David Weinstock, M.D., Dana-Farber Cancer Institute and Harvard Medical School, is looking to identify new targets for therapies for patients with leukemia and lymphoma. His latest research, funded through a Specialized Center of Research grant from The Leukemia & Lymphoma Society, focuses on T-cell lymphomas.
David Weinstock has focused his entire career around discovering new approaches to treating patients with leukemia and lymphoma – and credits The Leukemia & Lymphoma Society (LLS) with giving him several boosts along the way.
An associate professor at Dana-Farber Cancer Institute and Harvard Medical School, Weinstock received a grant in 2002 through LLS’s Career Development Program designed to help young scientists. That early work explored abnormal cell growth and chromosome translocations that can progress to blood cancer. Then last year he received a scholar award to study how gene mutations promote the growth of follicular lymphoma.
“That support has played a significant role in my career development,” Weinstock said. “LLS funding gives researchers the flexibility to expand their research into innovative areas for which there might otherwise be limited financial resources.”

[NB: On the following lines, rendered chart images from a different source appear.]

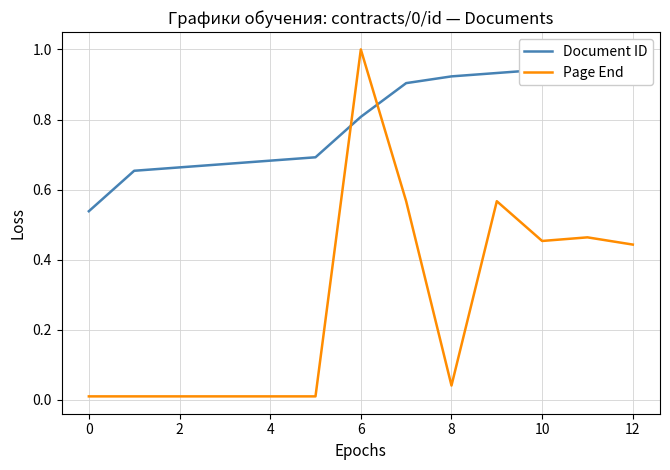

Reading left to right, extract all data points from this chart.

Document ID: 0.5	0.7	0.7	0.7	0.7	0.7	0.8	0.9	0.9	0.9	0.9	1.0	1.0
Page End: 0.0	0.0	0.0	0.0	0.0	0.0	1.0	0.6	0.0	0.6	0.5	0.5	0.4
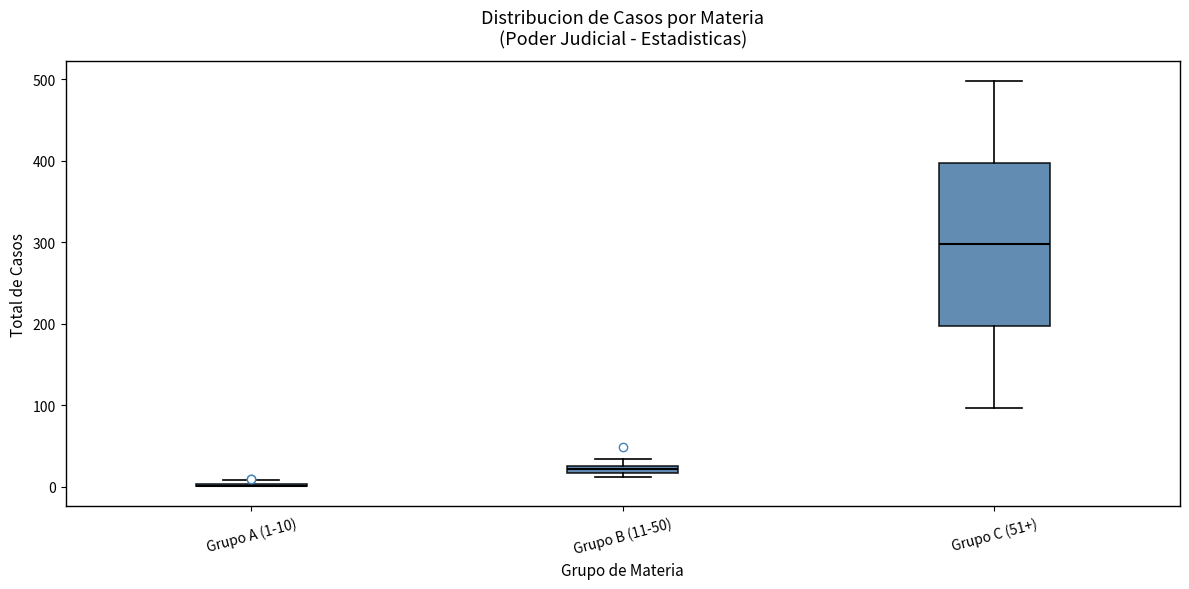

Which box is the tallest, from its lower edge to its upper edge?

Grupo C (51+)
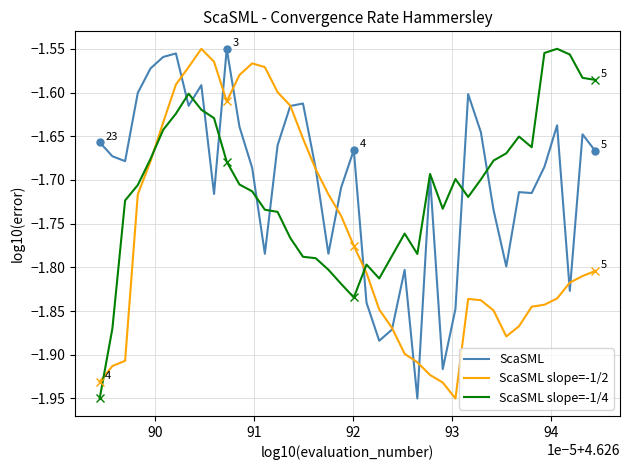

True or false: ScaSML slope=-1/2 has more than 1 interior local peaks.

True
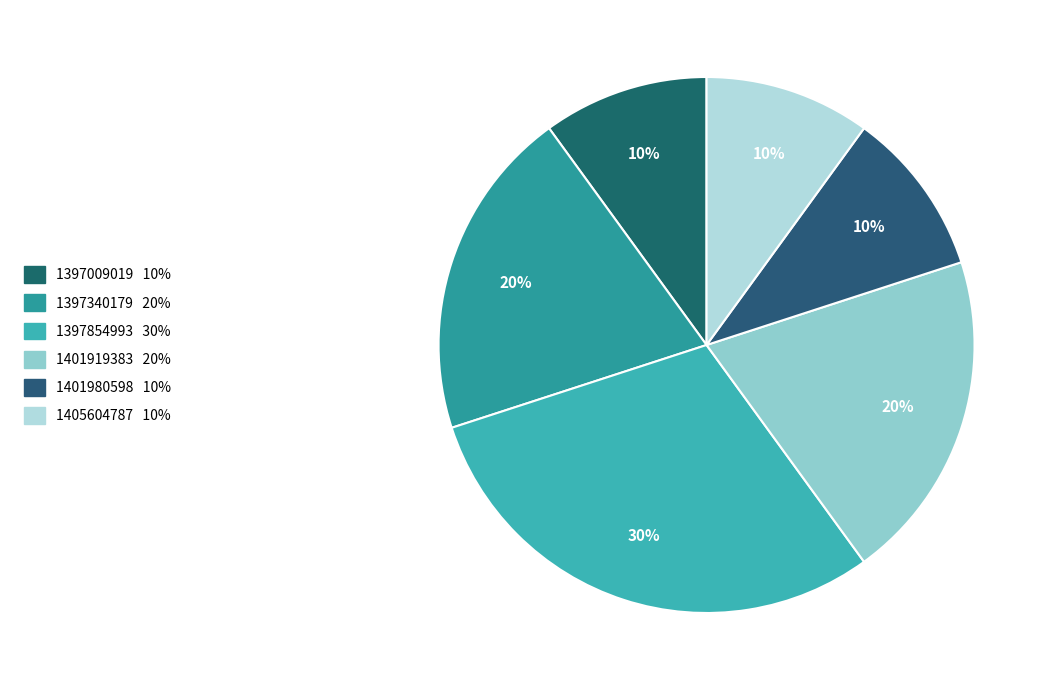

How many segments does this pie chart have?

6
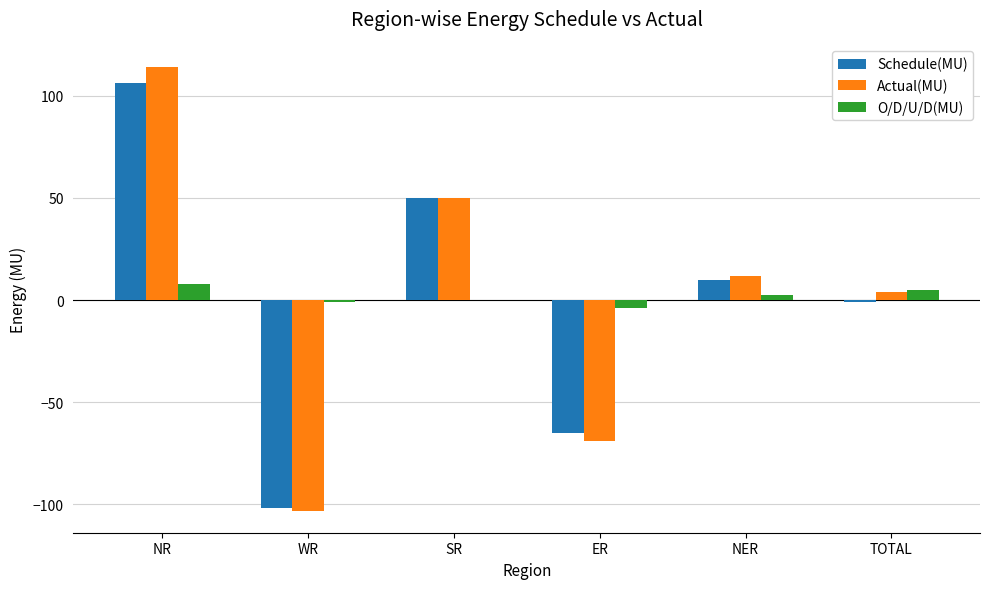

Between NR and ER, which series saw the biggest shift?

Actual(MU)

He’s since moved on to lead a prestigious $5 million Specialized Center of Research (SCOR) grant, LLS’s most ambitious funding program. The five-year project will enable he and his colleagues from Memorial Sloan Kettering Cancer Center, Weill Cornell Medical Center and Brigham and Women’s Hospital to test different targeted approaches for treating patients with T-cell lymphomas, for which there are currently very few good options.
Recently, Weinstock took some time to answer a few questions about his current research.
In the simplest of terms, what type of research do you do?
I study cancers of blood cells called leukemias and lymphomas. I figure out why some people get these cancers and not others and then I develop new treatments that can help people with these cancers. I do this by working with patients, other doctors and talented scientists at Dana-Farber Cancer Institute and Harvard Medical School who are all committed to curing these diseases.
What is the significance of this latest SCOR-funded project and how will it be carried out?
Recent studies have shown that certain targeted drugs can shrink some T-cell lymphomas. This created a unique opportunity to build new approaches for treating people with T-cell lymphomas by understanding why some people respond to the targeted drugs and others don’t. To do this, we organized a team of physicians and scientists at centers in New York and Boston, along with colleagues at other centers across the US, to link scientific discovery in the laboratory with new clinical trials in patients.
There currently aren’t too many options for patients with T-cell lymphomas. What approach are you taking to find better treatments?
Currently, the standard treatment for someone who develops the most common types of T-cell lymphoma is a chemotherapy regimen that works well in people with B-cell lymphomas but it doesn’t work very well for T-cell lymphomas. We’re using a different approach, where we start with a targeted drug, rather than chemotherapy, and then we try to understand why certain people have a good response, a bad response, or become resistant to the drug. Those discoveries will then lead to a second set of clinical trials that combine the targeted drug with one or more other drugs to specifically block the mechanisms that cause resistance. This kind of discovery requires a dedicated team of scientists and clinicians who can work closely to select the right drugs, to get samples from tumors and to develop new approaches for these deadly diseases.
How do you hope this research will change the outlook or treatment for people with lymphoma 10 or 20 years from now?
Ten years from now, we will be treating every patient with the right drug or drug combination for their T-cell lymphoma, rather than simply a combination of chemotherapy that might work in some people. Twenty years from now, we will have built on these discoveries and we’ll be curing essentially everyone with these diseases.
You recently had some success with a new approach to treating B-cell acute lymphoblastic leukemia (ALL). What is the status of that research?
Yes, we did. In fact, we showed that a new type of targeted drug, called a type 2 JAK2 inhibitor, is amazingly effective in a particular subset of B-cell ALLs, either when the cells are grown in a Petri dish or when we inject them into mice and treat the mice with the drug. The next step is to try type 2 JAK2 inhibitors in children and adults with this type of B-cell ALL. I can’t wait to see the results.
Listen to Weinstock talk about his work in a video.
Weinstock has authored more than 80 peer-reviewed manuscripts and book chapters. He has also performed field work with refugees in the Republic of Georgia and after Hurricane Katrina and now directs a program establishing translational research capacity for patients with blood cancers in Malawi. In 2009, he became the Medical Advisor for the Radiation Injury Treatment Network, a consortium of academic medical centers across the US focused on the management of irradiated casualties.